Relative Realitäten
Im Jahr 2008 fährt Volkmar Klien, mit einem Presseausweis ausgestattet, per Autostopp durch Österreich. Er fragt Menschen, die ihm begegnen, ob sie ihm den Ort nennen können, der für sie am besten klingt. Immer wieder nennen diese Orte, an denen sie sich gerade nicht befinden, Orte, die ganz anders klingen als der aktuelle Ort.
In Anlehnung an den Zyklus „symphonische Dichtungen“ von Friedrich Smetana produziert Klien ein „radiophonisches Roadmovie“ (Má Vlast / Mein Vaterland / My Fatherland, ORF Kunstradio, 2008), welches den schönen Klang allerdings vergeblich suchen lässt. Die Suche selbst erzählt die eigentliche symphonische Dichtung.
Diese Sendung ist die erste in einer langen Reihe von Kliens Werken, in denen beteiligte Personen – auch das Publikum – aktiv mit einbezogen werden. Klien untersucht konsequent das Verhältnis von Autor und Betrachtenden. Kein Publikum ist zur passiven Teilnahme gezwungen. Manchmal ergeben sich geradezu intime Situationen (Rezeptionshaltungen, 2012), manchmal kann diese Mitgestaltung durchaus in Zerstörung enden, so Im Sattel der Zeit (2020). Alle befinden sich hier in einem Labyrinth aus Papier – und das Publikum ist eingeladen, dieses zu durchschneiden, um mit den Akteurinnen und Akteuren in Kontakt zu treten.
In einigen aktuellen Arbeiten fungieren die Smartphones der Anwesenden als deren Partitur. Sie tönen mit, oder geben Anweisungen. The Stellas (Simon Lee, Eve Sussman, Volkmar Klien, ab 2025) ist eine Inszenierung, in der Personen aus dem Publikum in zwei Rollen schlüpfen und wiederholt Szenen einer alten Fernsehserie nachspielen. Die Darstellerinnen und Darsteller bekommen ihre Anweisungen in ihr Smartphone eingesprochen. Eine auf den ersten Blick banale Szene verwandelt sich in ein undurchschaubares Geflecht aus Szenen, in dem sich Rollen, Identitäten und Geschlechter nach einem strengen Regelwerk ständig überlagern – unweigerlich fühlt man sich an David Lynch erinnert.

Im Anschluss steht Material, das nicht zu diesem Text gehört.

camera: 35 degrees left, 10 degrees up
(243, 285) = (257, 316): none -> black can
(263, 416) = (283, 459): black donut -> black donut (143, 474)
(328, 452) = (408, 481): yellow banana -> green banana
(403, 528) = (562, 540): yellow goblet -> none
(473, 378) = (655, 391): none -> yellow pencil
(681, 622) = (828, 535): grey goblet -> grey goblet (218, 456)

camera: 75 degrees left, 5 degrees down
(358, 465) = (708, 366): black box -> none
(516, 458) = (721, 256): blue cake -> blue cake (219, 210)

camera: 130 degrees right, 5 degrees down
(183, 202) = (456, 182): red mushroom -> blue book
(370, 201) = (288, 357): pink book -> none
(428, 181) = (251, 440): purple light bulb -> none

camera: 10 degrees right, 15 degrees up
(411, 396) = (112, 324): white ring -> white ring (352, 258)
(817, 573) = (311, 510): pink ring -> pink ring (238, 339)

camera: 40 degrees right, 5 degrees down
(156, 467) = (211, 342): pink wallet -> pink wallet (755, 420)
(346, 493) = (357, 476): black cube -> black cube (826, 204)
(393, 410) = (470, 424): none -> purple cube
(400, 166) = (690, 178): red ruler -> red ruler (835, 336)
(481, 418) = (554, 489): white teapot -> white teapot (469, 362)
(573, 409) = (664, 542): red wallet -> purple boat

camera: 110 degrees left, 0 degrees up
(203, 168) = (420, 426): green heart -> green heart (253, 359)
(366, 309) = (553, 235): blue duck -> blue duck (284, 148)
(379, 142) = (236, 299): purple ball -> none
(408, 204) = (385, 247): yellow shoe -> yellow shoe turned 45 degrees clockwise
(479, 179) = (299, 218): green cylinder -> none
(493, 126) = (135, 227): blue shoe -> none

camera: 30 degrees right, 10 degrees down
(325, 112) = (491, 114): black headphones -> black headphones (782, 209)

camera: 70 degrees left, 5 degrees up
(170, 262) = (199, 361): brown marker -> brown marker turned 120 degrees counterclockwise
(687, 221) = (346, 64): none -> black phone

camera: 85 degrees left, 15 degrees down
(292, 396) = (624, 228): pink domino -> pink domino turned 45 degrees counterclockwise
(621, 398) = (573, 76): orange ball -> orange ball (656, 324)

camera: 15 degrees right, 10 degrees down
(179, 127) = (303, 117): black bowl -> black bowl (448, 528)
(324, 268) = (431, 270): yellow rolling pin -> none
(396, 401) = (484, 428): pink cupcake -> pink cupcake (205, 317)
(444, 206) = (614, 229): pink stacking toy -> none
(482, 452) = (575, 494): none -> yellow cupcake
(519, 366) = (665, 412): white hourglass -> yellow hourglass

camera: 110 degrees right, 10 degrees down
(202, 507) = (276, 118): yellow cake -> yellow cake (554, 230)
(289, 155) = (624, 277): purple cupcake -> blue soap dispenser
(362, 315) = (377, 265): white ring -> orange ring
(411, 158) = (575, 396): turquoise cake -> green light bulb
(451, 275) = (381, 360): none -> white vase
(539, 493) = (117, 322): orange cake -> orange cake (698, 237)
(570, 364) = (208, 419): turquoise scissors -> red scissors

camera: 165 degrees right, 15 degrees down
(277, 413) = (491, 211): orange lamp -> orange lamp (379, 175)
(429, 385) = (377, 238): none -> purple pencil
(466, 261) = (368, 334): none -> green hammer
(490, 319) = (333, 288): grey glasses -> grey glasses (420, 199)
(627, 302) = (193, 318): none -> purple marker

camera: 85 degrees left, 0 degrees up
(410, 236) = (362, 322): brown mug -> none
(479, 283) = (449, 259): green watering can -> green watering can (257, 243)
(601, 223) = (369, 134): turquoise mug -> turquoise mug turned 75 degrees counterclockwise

Die Spielregeln sind meist nach musikalischen Gesichtspunkten konstruiert. So folgt die Regel im oben genannten Beispiel der Konstruktion einer Fuge. Musikalische Regeln, auch historische, bestimmen die Struktur und die Zeit. Die Kulturgeschichte – insbesondere Renaissance und Barock – bildet das Fundament. Klien verweist dabei bewusst auf das kulturelle Erbe Niederösterreichs, stets begleitet von einem feinen, ironischen Humor.
Tondenkmäler der Tiefbaukunst in Österreich ist eine mehrkanalige Audio- und Videoinstallation. Gezeigt werden Aufnahmen aus einem Auto mit Kameras und Mikrophonen, die in vier Richtungen sowie nach oben gerichtet sind. Auf dem Auto ist auch ein Lautsprecher montiert, der lautes Rauschen wiedergibt. Die durchfahrenen Bauten und Tunnels werfen diesen Schall zurück, und auf diese Weise wird die Tiefbaukunst hörbar. Bezeichnenderweise wurde diese Installation erstmals im kleinen Barockkeller des Stiftes Melk präsentiert.
Die Umwelt ist für Klien das Problem des Verhältnisses von Hören und Sehen. Relative Realitäten (ab 2007, mit Thomas Grill) nennt Volkmar Klien seine erste groß angelegte Installation, die erstmals in der Minoritenkirche Krems gezeigt wurde und in ihrer Stringenz an Nam June Paik erinnert. Ein Monitor hängt an einem langen Seil und schwingt – während das Bild im Monitor in die entgegengesetzte Richtung pendelt. Ein faszinierendes Spiel mit der Wahrnehmung von Zeit und Bewegung, das durch eine künstliche klangliche Interpretation des Pendels erweitert wird. Das Spiel – obwohl immer wieder dasselbe – präsentiert sich immer wieder neu, je nach Standpunkt, je nach Blickrichtung und akustischer Orientierung. Das Pendel markiert den Bezugspunkt, die Orientierung auf der sich drehenden Kugel unseres Heimatplaneten.